--- Exercise description ---
Among these records, which lines include "data"? Copy them out.

Material shown: Begin

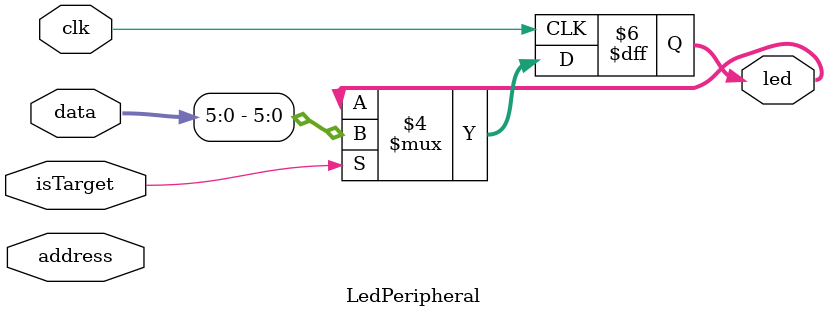
<source format=v>
module LedPeripheral(
  input clk,
  input isTarget,
  input [27:0] address,
  input [31:0] data,
  output reg [5:0] led
);

initial begin
  led = 0;
end

// always @(isTarget, address, data) begin
always @(negedge clk) begin
  if (isTarget/* && address == 0*/) begin
    led <= data[5:0];
  end
  else begin
    led <= led;
  end
end

endmodule

</source>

Material shown: End

--- Output ---
  input [31:0] data,
// always @(isTarget, address, data) begin
    led <= data[5:0];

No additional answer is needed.